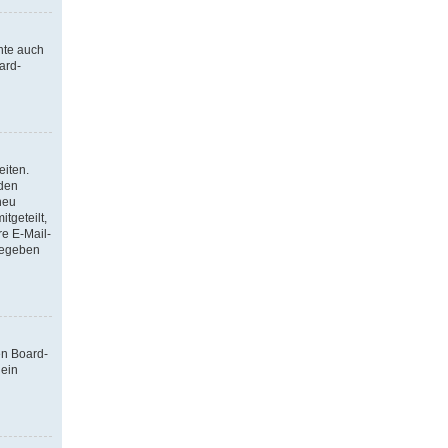
nte auch
ard-
eiten.
 den
neu
tgeteilt,
re E-Mail-
ngegeben
en Board-
 ein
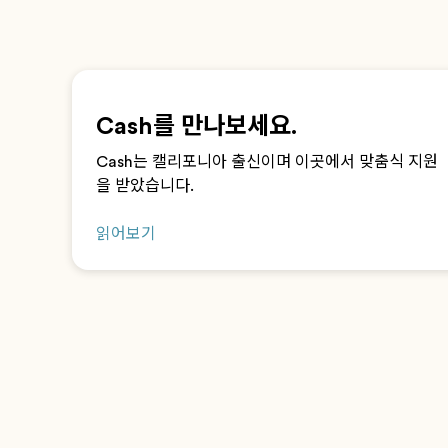
Cash를 만나보세요.
Cash는 캘리포니아 출신이며 이곳에서 맞춤식 지원
을 받았습니다.
읽어보기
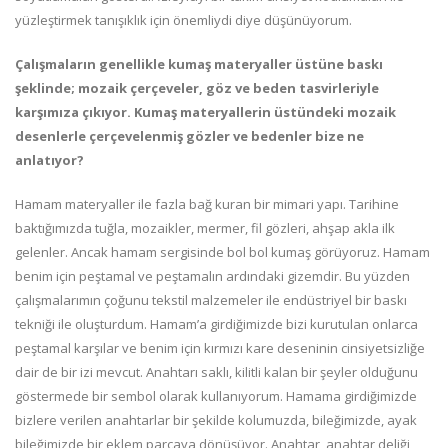
yüzleştirmek tanışıklık için önemliydi diye düşünüyorum.
Çalışmaların genellikle kumaş materyaller üstüne baskı
şeklinde; mozaik çerçeveler, göz ve beden tasvirleriyle
karşımıza çıkıyor. Kumaş materyallerin üstündeki mozaik
desenlerle çerçevelenmiş gözler ve bedenler bize ne
anlatıyor?
Hamam materyaller ile fazla bağ kuran bir mimari yapı. Tarihine
baktığımızda tuğla, mozaikler, mermer, fil gözleri, ahşap akla ilk
gelenler. Ancak hamam sergisinde bol bol kumaş görüyoruz. Hamam
benim için peştamal ve peştamalın ardındaki gizemdir. Bu yüzden
çalışmalarımın çoğunu tekstil malzemeler ile endüstriyel bir baskı
tekniği ile oluşturdum. Hamam’a girdiğimizde bizi kurutulan onlarca
peştamal karşılar ve benim için kırmızı kare deseninin cinsiyetsizliğe
dair de bir izi mevcut. Anahtarı saklı, kilitli kalan bir şeyler olduğunu
göstermede bir sembol olarak kullanıyorum. Hamama girdiğimizde
bizlere verilen anahtarlar bir şekilde kolumuzda, bileğimizde, ayak
bileğimizde bir eklem parçaya dönüşüyor. Anahtar, anahtar deliği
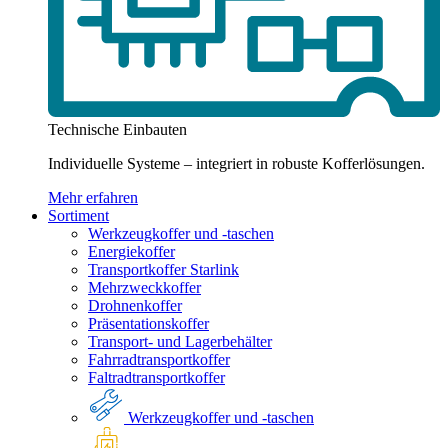
Technische Einbauten
Individuelle Systeme – integriert in robuste Kofferlösungen.
Mehr erfahren
Sortiment
Werkzeugkoffer und -taschen
Energiekoffer
Transportkoffer Starlink
Mehrzweckkoffer
Drohnenkoffer
Präsentationskoffer
Transport- und Lagerbehälter
Fahrradtransportkoffer
Faltradtransportkoffer
Werkzeugkoffer und -taschen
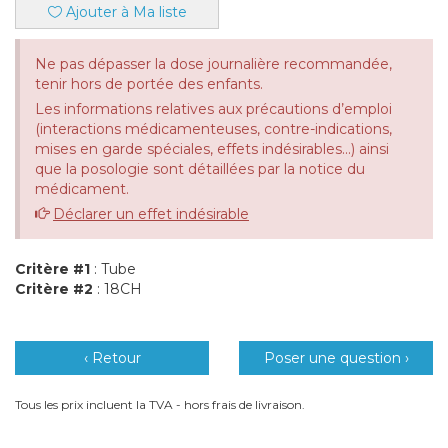
Ajouter à Ma liste
Ne pas dépasser la dose journalière recommandée,
tenir hors de portée des enfants.
Les informations relatives aux précautions d’emploi
(interactions médicamenteuses, contre-indications,
mises en garde spéciales, effets indésirables...) ainsi
que la posologie sont détaillées par la notice du
médicament.
Déclarer un effet indésirable
Critère #1
: Tube
Critère #2
: 18CH
‹ Retour
Poser une question ›
Tous les prix incluent la TVA - hors frais de livraison.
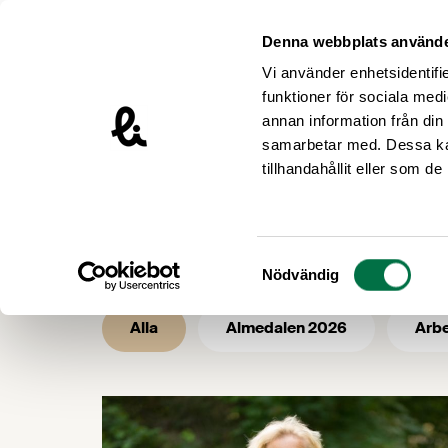
Hoppa till innehåll
Livsmedelsföretagen – till startsidan
Denna webbplats använde
Vi använder enhetsidentifie
funktioner för sociala medi
annan information från din
samarbetar med. Dessa kan
/
/
Livsmedelsföretagen
Nyhetsarkiv
tillhandahållit eller som d
Nyhetsarkiv 
Samtyckesval
Nödvändig
Alla
Almedalen 2026
Arbe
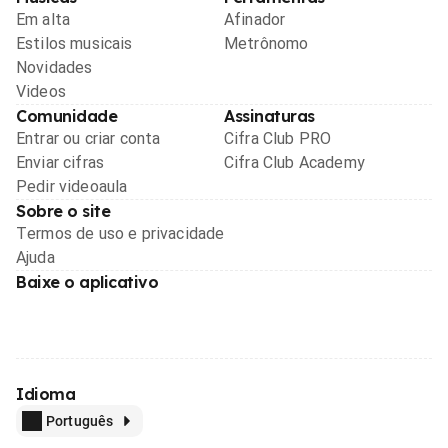
Em alta
Afinador
Estilos musicais
Metrônomo
Novidades
Videos
Comunidade
Assinaturas
Entrar ou criar conta
Cifra Club PRO
Enviar cifras
Cifra Club Academy
Pedir videoaula
Sobre o site
Termos de uso e privacidade
Ajuda
Baixe o aplicativo
Idioma
Português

*Task statement:* Reproduce the text of all the entries above verbatim, omitting the pictures.

*Task output:*
nte auch
ard-
eiten.
 den
neu
tgeteilt,
re E-Mail-
ngegeben
en Board-
 ein
Cash를 만나보세요.
Cash는 캘리포니아 출신이며 이곳에서 맞춤식 지원
을 받았습니다.
읽어보기
yüzleştirmek tanışıklık için önemliydi diye düşünüyorum.
Çalışmaların genellikle kumaş materyaller üstüne baskı
şeklinde; mozaik çerçeveler, göz ve beden tasvirleriyle
karşımıza çıkıyor. Kumaş materyallerin üstündeki mozaik
desenlerle çerçevelenmiş gözler ve bedenler bize ne
anlatıyor?
Hamam materyaller ile fazla bağ kuran bir mimari yapı. Tarihine
baktığımızda tuğla, mozaikler, mermer, fil gözleri, ahşap akla ilk
gelenler. Ancak hamam sergisinde bol bol kumaş görüyoruz. Hamam
benim için peştamal ve peştamalın ardındaki gizemdir. Bu yüzden
çalışmalarımın çoğunu tekstil malzemeler ile endüstriyel bir baskı
tekniği ile oluşturdum. Hamam’a girdiğimizde bizi kurutulan onlarca
peştamal karşılar ve benim için kırmızı kare deseninin cinsiyetsizliğe
dair de bir izi mevcut. Anahtarı saklı, kilitli kalan bir şeyler olduğunu
göstermede bir sembol olarak kullanıyorum. Hamama girdiğimizde
bizlere verilen anahtarlar bir şekilde kolumuzda, bileğimizde, ayak
bileğimizde bir eklem parçaya dönüşüyor. Anahtar, anahtar deliği
Technische Einbauten
Individuelle Systeme – integriert in robuste Kofferlösungen.
Mehr erfahren
Sortiment
Werkzeugkoffer und -taschen
Energiekoffer
Transportkoffer Starlink
Mehrzweckkoffer
Drohnenkoffer
Präsentationskoffer
Transport- und Lagerbehälter
Fahrradtransportkoffer
Faltradtransportkoffer
Werkzeugkoffer und -taschen
Ajouter à Ma liste
Ne pas dépasser la dose journalière recommandée,
tenir hors de portée des enfants.
Les informations relatives aux précautions d’emploi
(interactions médicamenteuses, contre-indications,
mises en garde spéciales, effets indésirables...) ainsi
que la posologie sont détaillées par la notice du
médicament.
Déclarer un effet indésirable
Critère #1
: Tube
Critère #2
: 18CH
‹ Retour
Poser une question ›
Tous les prix incluent la TVA - hors frais de livraison.
Hoppa till innehåll
Livsmedelsföretagen – till startsidan
Denna webbplats använde
Vi använder enhetsidentifie
funktioner för sociala medi
annan information från din
samarbetar med. Dessa kan
/
/
Livsmedelsföretagen
Nyhetsarkiv
tillhandahållit eller som d
Nyhetsarkiv 
Samtyckesval
Nödvändig
Alla
Almedalen 2026
Arbe
Em alta
Afinador
Estilos musicais
Metrônomo
Novidades
Videos
Comunidade
Assinaturas
Entrar ou criar conta
Cifra Club PRO
Enviar cifras
Cifra Club Academy
Pedir videoaula
Sobre o site
Termos de uso e privacidade
Ajuda
Baixe o aplicativo
Idioma
Português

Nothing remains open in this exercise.